As ocupações vistas de dentro e as lições dos secundaristas
Um dos fatores mais interessantes do ponto de vista social e político que aconteceu (e ainda acontece) ao longo dos últimos três meses sem dúvida tem sido as ocupações estudantis. Com irreverência e muita crítica os estudantes de ensino médio estão dando um banho de cidadania em muito ‘sabe-tudo’ que posa de bom moço, mas que no fundo morre de medo da organização juvenil.
Publicado 24/11/2016 17:02
Para conseguir escrever este pequeno texto, fiz questão de visitar algumas ocupações secundaristas em diversas cidades e dormir em algumas para ver de perto como funcionam.
O primeiro e mais fantástico ponto é a politização dos ocupantes. Todos e todas, de maneira geral, sabem muito bem o que estão fazendo nas escolas e porque estão lá. Debates importantes como os motivos de serem contra a PEC 55, a luta feminista, o combate ao racismo, a importância das organizações estudantis e a batalha contra a LGBTfobia fazem parte do cotidiano dos estudantes.
Sem dúvida alguma o presidente ilegítimo Michel Temer tem motivos de sobra para se preocupar, afinal de contas tem muito secundarista ocupando escola que dá um banho de organização e eloquência em muito ministro do seu desgoverno.
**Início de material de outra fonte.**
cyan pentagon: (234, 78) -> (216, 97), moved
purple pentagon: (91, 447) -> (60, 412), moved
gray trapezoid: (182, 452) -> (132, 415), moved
O secundo ponto que acho mais curioso se dá na organização e gestão do espaço escolar. Não se vê lixo jogado pelo chão e salas ou ambientes coletivos sujos, cada um tem sua tarefa e a cumpre com a maior boa vontade, sem fazer corpo mole e entendendo que o não cumprimento de sua parte prejudica a todos que ali estão. Destacam-se também os estatutos das ocupações, não permitindo o uso irresponsável do ambiente escolar, como por exemplo, a proibição de bebidas alcoólicas e cigarros lá dentro.
Este segundo ponto é muito interessante de ser pensado, pois é lugar comum escutar de servidores da educação que os alunos pouco valorizam a escola, deixando-a frequentemente suja ou vandalizada. De maneira fascinante, o que se vê é o contrário, com estudantes cuidando uns dos outros e cuidando (muito) da própria instituição que estudam.
O terceiro ponto se dá na clareza objetiva ao enfrentar diretores e professores contrários às ocupações. De maneira geral, o diálogo existe e os secundaristas só partem para o enfrentamento em defesa de seus direitos de protestar quando se esgotam todas as possibilidades de conversa. Sabemos bem que, infelizmente, ouvir alunos e alunas não faz parte do dia a dia de muitos gestores, ver estes sujeitos que nunca dialogam com ninguém serem obrigados a conviver com quem questiona o status quo é de um simbolismo muito importante para o ambiente escolar.
O quarto e mais importante ponto que pretendo abordar é sobre o que estamos aprendendo com os estudantes de ensino médio que ocupam os colégios é a diferença imensa entre qual o tipo de escola que existe hoje e qual o tipo de escola que eles realmente querem.
Fica muito claro que alunos e alunas gostam muito de suas instituições, adoram ir pra lá e conviver com os colegas, o que eles não gostam é da estrutura hierárquica vencida de ensino que temos. Este é o ponto chave! Nas palestras e atividades das ocupações são muito raras as conversas paralelas e gente dispersa. Tal atitude se justifica porque estas oficinas realmente dialogam com o que o corpo discente escolar almeja!
Além do enorme ensino de cidadania e participação popular organizada, creio que a maior lição que as ocupações tem a deixar para o ambiente escolar, independente de se conseguir ou não barrar esta famigerada PEC 55, é a necessária reforma do ensino médio diferente do que Mendoncinha e o MEC propõem. Os alunos sonham sim com um ensino cidadão que os levem a pensarem por si próprios, tenham como compreender e questionar o que assistem na mídia burguesa e, principalmente, consigam entender porque a escola que tem tudo para ser tão legal tem um ensino tão maçante.
Obviamente que o Ministério da Educação não está disposto a nada disso, afinal de contas o desgoverno Temer quer mais que as instituições públicas se danem. Todavia, os professores e diretores que são capazes de compreender a enorme insatisfação de seus alunos e alunas com tudo que estamos vivendo e aprender que é possível sim lutar por nossos direitos de maneira organizada e responsável podem fazer muita diferença no ambiente escolar futuro.
A escola que tivemos não será a mesma que teremos. Aprender com as ocupações para construir junto com toda a comunidade educacional um modelo novo de ensino pode se tornar não somente uma das pautas imediatas do movimento estudantil, mas de todas as agremiações que defendem a educação pública, gratuita, de qualidade e para todos e todas.
Ver a juventude lutando pra fazer história não tem preço! Vale a pena sonhar, afinal os sonhos não envelhecem!